Earth has been travelling through a force field for the last umpteen millions of years, which inhibited certain electromagnetical and electrochemical reactions and slowed down the speed of light. Now that the Earth is leaving this field those reactions as well as the speed of light speed up ever so slightly, not enough to produce noticable effects in the real world but which has a extraordinary impact on human brains.

The upshot is that ordinairy men are now supergeniuses with IQ's in the 400 range, morons now posses a slightly more then normal intelligence and many animal species have also reached an intelligence level equal to that of prechange humans.

The story is mostly told through the eyes of Peter Corinth, a somewhat typical Rational John Campbell Man as well as through Archie Brock, a former moron. The way in which the latter learns to adapt to his new found intelligence is handled pretty well.

The new situation obviously brings a lot of changes: people aren't satisfied with their menial jobs anymore and enough people quit to disrupt the economy. (One example given is the lift boy at the Institute Corinth works for, which shows the book's age...) Others reject their new intellect and join the cult of the third Ba'al, who preaches death for the eggheads and professors. Corinth almost dies in one of their riots at one point

Archie Brock's problems are simpler, if not less urgent. Left behind on the farm he used to work for, he has to deal with a now intelligent animal population, of which the pigs have already escaped to the nearby forest. One of the more touching moments in the book is when he has to slaughter a sheep which completely trusts him, to provide meat for the coming winter.

In some way, you can say that Brain Wave depicts what happens during the Singularity: after the chance is completed the vast majority of the population has become superhuman. Anderson shows that this means the loss of (almost) everything that makes us human, that much of the old emotions are irrelevant afterwards.

Not everybody accepts the new order: an international conspiracy tries to launch a satellite which will restore the old situation and at least one character damages her brain enough to become human again.

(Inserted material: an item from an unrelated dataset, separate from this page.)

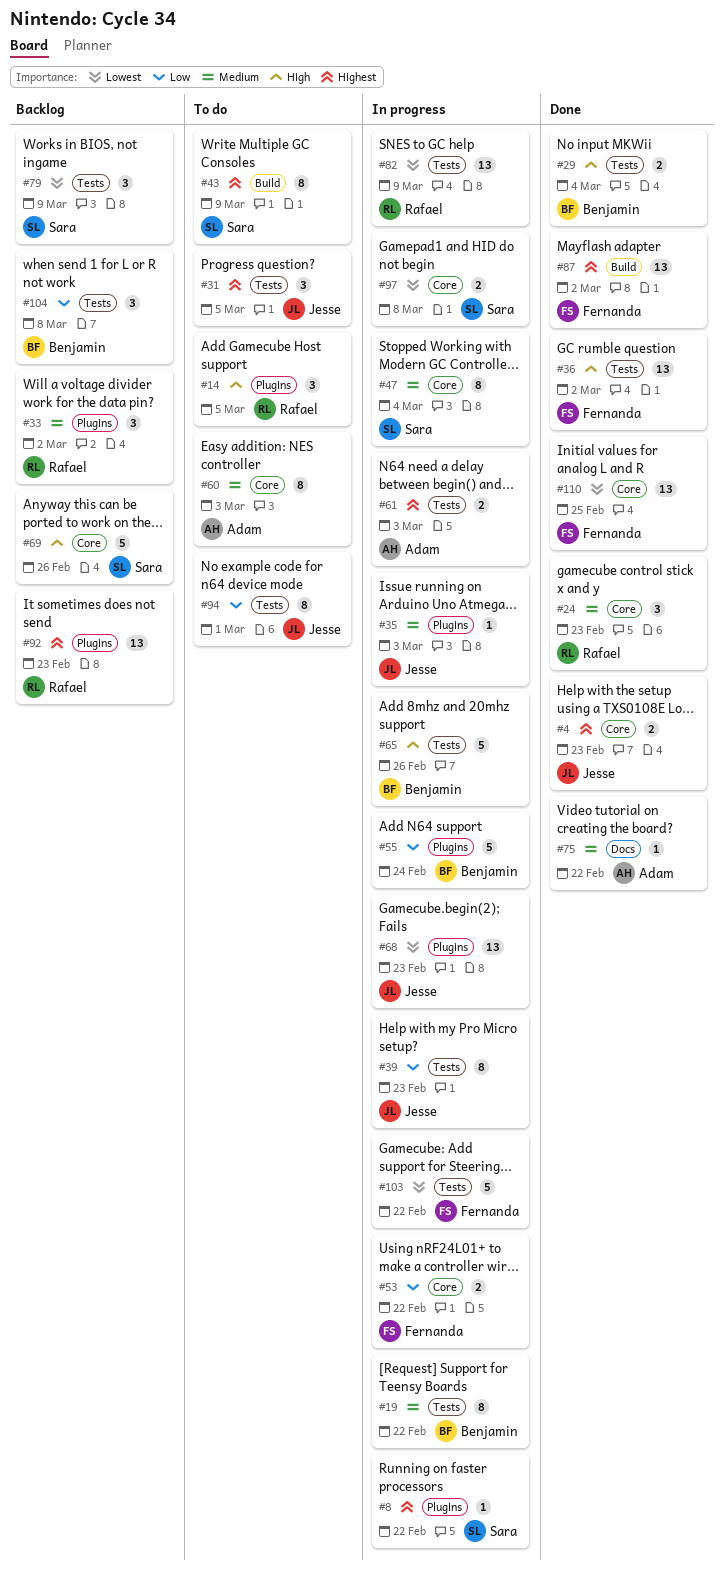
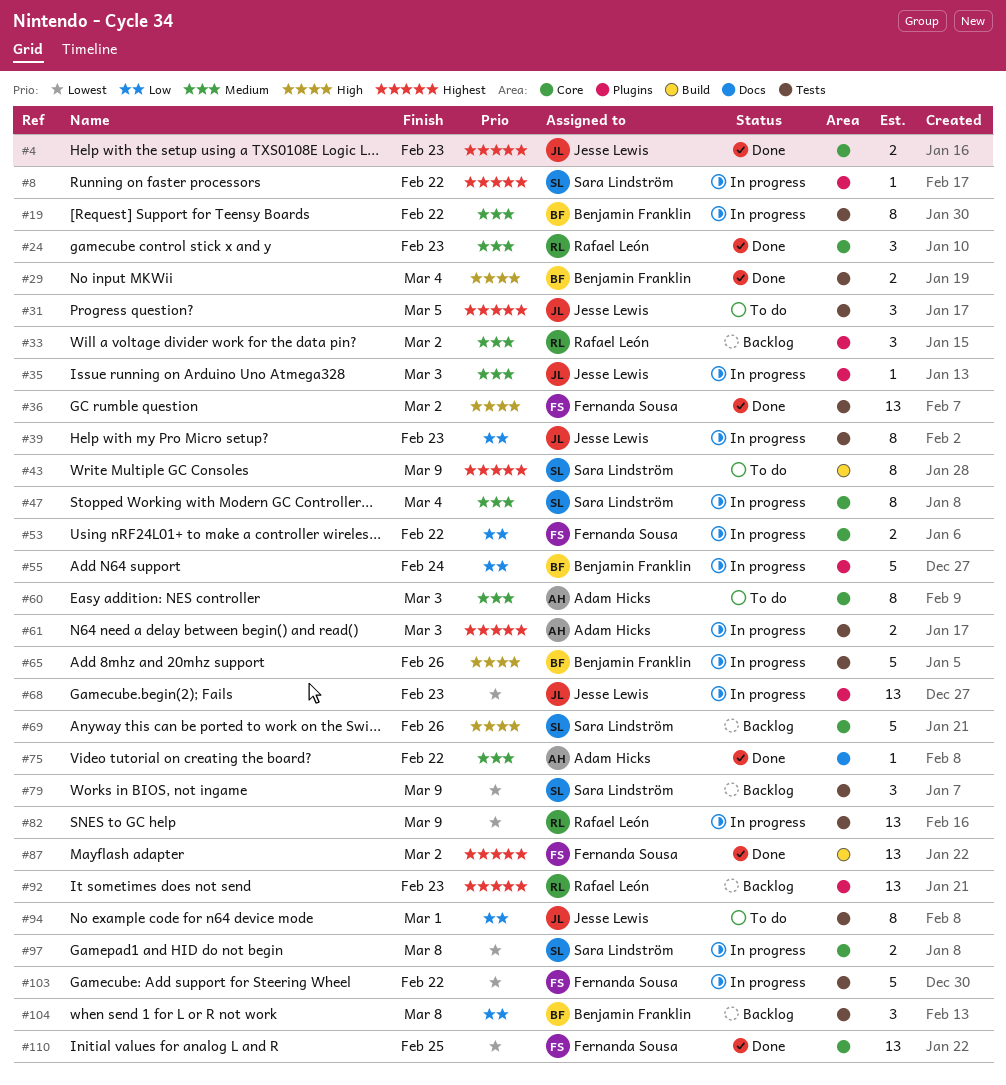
#14: present -> none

Typical of Anderson and unlike some US writers, he doesn't neglect to show what's happening outside the US. Apart from revolt in the USSR there's also the overthrow of the white rulers in the various African colonies, where the black Africans are aided by the animals of jungle, steppe and veld. At the time Brain Wave was written there were of course still western colonies in Africa, indeed the French were busy fighting a colonial war in Algeria and the English had troubles in Kenyia.